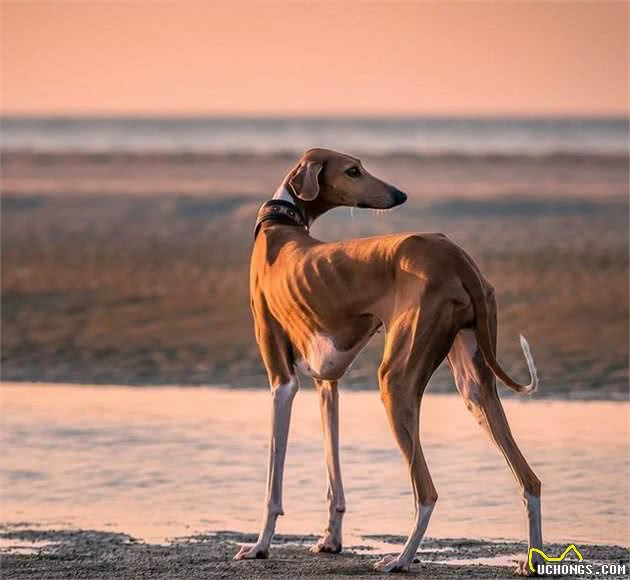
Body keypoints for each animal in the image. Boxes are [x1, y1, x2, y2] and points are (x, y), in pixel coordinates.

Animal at [237, 147, 544, 572]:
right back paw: (531, 560)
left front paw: (260, 545)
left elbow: (273, 482)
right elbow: (333, 475)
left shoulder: (282, 381)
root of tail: (456, 256)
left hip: (394, 383)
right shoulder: (327, 382)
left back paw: (401, 559)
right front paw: (330, 540)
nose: (400, 195)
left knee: (426, 492)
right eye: (353, 170)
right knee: (530, 480)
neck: (280, 227)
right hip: (475, 385)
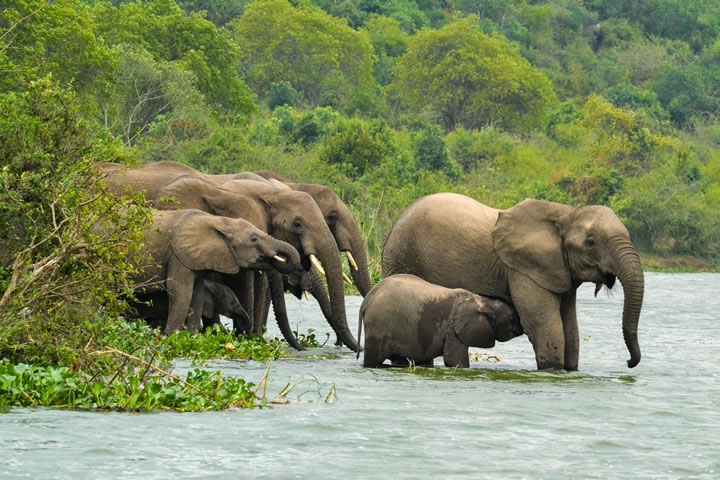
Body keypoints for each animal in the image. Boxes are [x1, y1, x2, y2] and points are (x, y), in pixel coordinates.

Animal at [131, 210, 300, 338]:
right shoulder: (177, 256)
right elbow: (180, 292)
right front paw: (172, 337)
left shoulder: (195, 259)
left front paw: (192, 337)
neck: (219, 221)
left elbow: (196, 295)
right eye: (254, 239)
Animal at [358, 274, 520, 368]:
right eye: (512, 318)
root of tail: (367, 299)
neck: (482, 301)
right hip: (379, 325)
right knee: (373, 360)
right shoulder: (452, 327)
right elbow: (454, 360)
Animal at [382, 193, 648, 370]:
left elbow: (570, 328)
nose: (628, 362)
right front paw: (553, 371)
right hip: (402, 257)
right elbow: (544, 324)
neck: (565, 214)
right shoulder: (521, 270)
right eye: (590, 243)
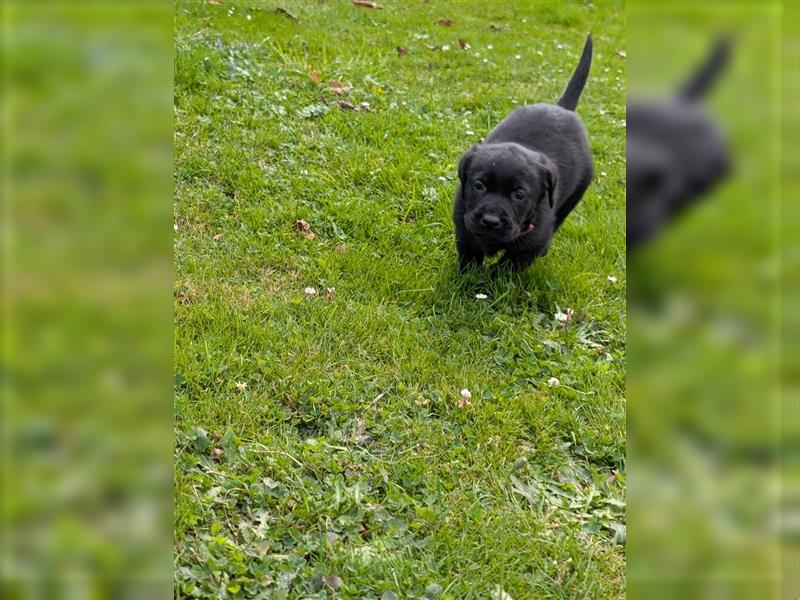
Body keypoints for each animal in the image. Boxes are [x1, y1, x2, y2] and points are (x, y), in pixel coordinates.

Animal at [450, 35, 592, 272]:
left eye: (519, 195)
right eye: (478, 185)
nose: (490, 220)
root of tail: (562, 108)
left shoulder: (529, 246)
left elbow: (506, 268)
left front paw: (490, 281)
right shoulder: (464, 225)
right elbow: (469, 257)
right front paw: (466, 279)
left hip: (575, 194)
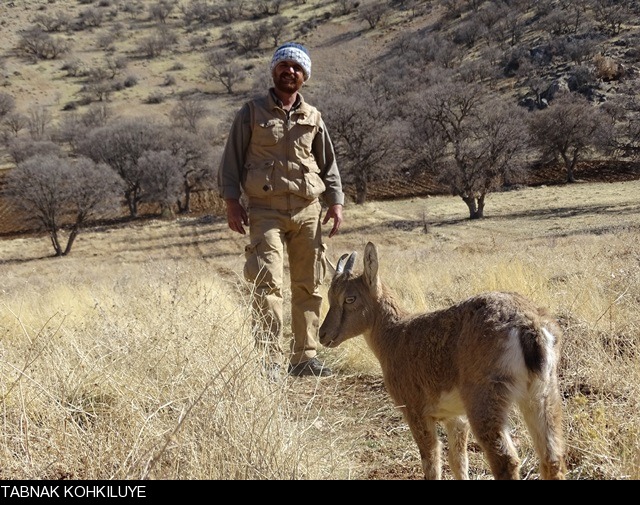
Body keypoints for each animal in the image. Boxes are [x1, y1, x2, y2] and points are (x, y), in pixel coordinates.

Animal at [318, 242, 564, 478]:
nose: (323, 334)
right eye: (329, 296)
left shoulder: (416, 410)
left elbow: (432, 461)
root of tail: (529, 327)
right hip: (543, 393)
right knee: (552, 458)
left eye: (350, 298)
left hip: (486, 398)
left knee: (506, 461)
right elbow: (458, 462)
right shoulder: (455, 417)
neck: (395, 336)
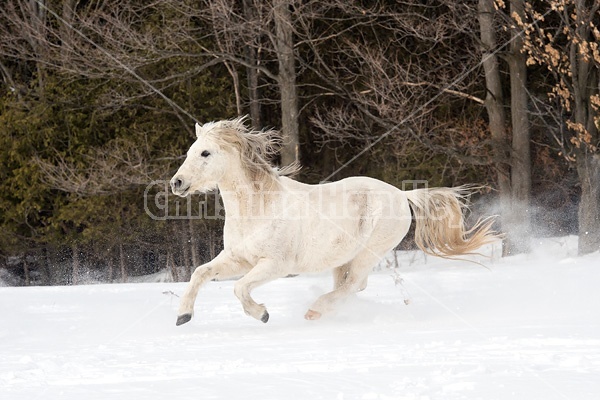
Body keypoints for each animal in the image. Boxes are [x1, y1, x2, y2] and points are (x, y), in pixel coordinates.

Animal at [170, 115, 496, 324]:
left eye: (205, 153)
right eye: (190, 152)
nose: (176, 183)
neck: (260, 208)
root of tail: (402, 195)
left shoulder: (276, 265)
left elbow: (239, 288)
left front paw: (261, 314)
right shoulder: (239, 259)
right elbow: (200, 272)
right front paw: (183, 316)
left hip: (369, 253)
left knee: (353, 285)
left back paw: (315, 311)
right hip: (343, 259)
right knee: (354, 286)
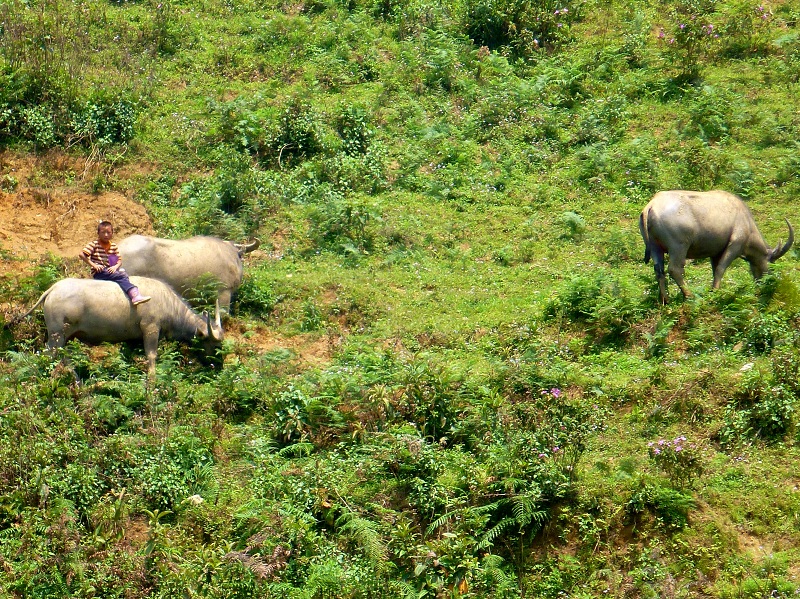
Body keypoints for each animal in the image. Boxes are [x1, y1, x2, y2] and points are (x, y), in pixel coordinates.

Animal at [639, 190, 794, 303]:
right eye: (771, 264)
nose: (763, 283)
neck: (747, 223)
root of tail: (652, 205)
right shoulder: (735, 246)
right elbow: (720, 268)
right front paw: (715, 291)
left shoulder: (714, 253)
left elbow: (715, 270)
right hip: (678, 247)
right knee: (674, 269)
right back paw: (689, 295)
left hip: (655, 248)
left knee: (659, 271)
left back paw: (665, 299)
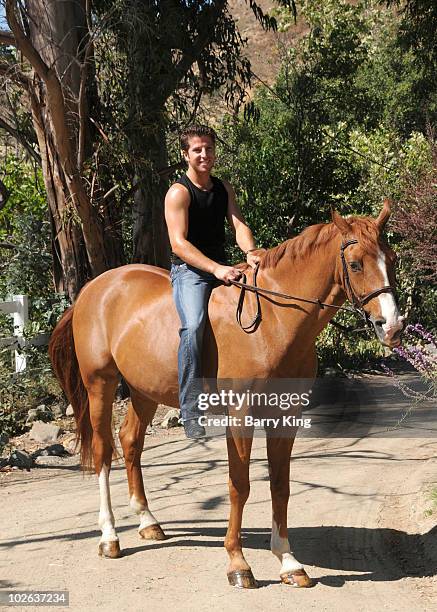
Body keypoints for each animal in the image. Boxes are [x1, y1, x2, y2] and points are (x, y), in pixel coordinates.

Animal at [47, 204, 402, 588]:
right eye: (355, 264)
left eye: (392, 259)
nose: (392, 327)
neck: (272, 320)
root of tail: (92, 289)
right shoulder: (240, 415)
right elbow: (239, 485)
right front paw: (238, 563)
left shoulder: (285, 415)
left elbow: (280, 485)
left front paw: (289, 562)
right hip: (100, 384)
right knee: (103, 452)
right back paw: (109, 537)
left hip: (144, 391)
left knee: (130, 442)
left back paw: (147, 521)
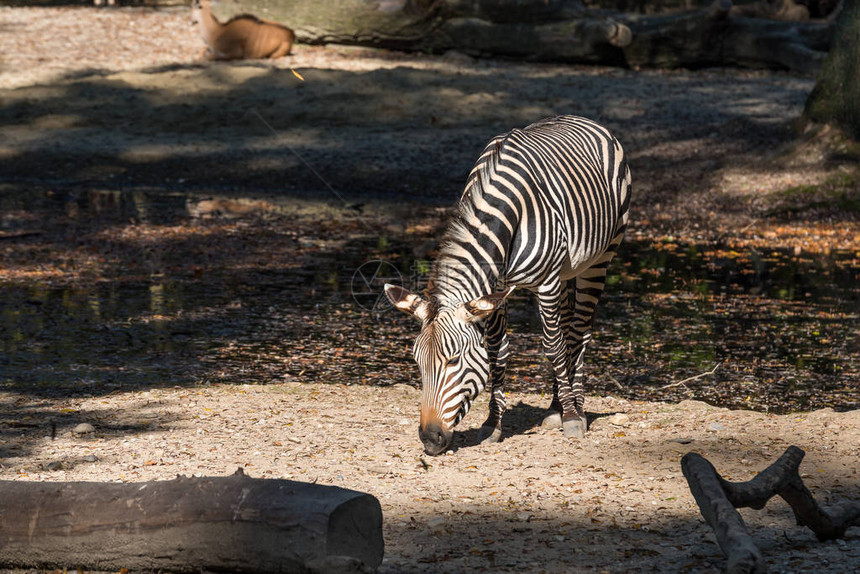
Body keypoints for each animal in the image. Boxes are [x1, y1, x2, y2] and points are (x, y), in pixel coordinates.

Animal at [386, 116, 628, 460]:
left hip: (599, 260)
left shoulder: (546, 282)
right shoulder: (496, 290)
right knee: (568, 329)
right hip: (567, 271)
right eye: (418, 363)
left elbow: (552, 346)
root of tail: (580, 118)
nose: (430, 440)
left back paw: (575, 409)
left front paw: (571, 418)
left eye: (453, 360)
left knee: (578, 332)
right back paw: (555, 407)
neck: (504, 213)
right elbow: (496, 352)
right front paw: (493, 423)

***

Could you output exactly the lines above, from the line with "right knee: (354, 286)" up to and including the line with "root of tail: (652, 205)", and nothing else, skipping the pictures?

Result below |
right knee: (354, 286)
Body keypoints for each animal in the image. Boxes are [x1, y1, x2, y2] and points are (x, y), in pixel coordinates.

Animal at [639, 190, 794, 303]:
right eye: (771, 264)
nose: (763, 283)
neck: (747, 223)
root of tail: (652, 205)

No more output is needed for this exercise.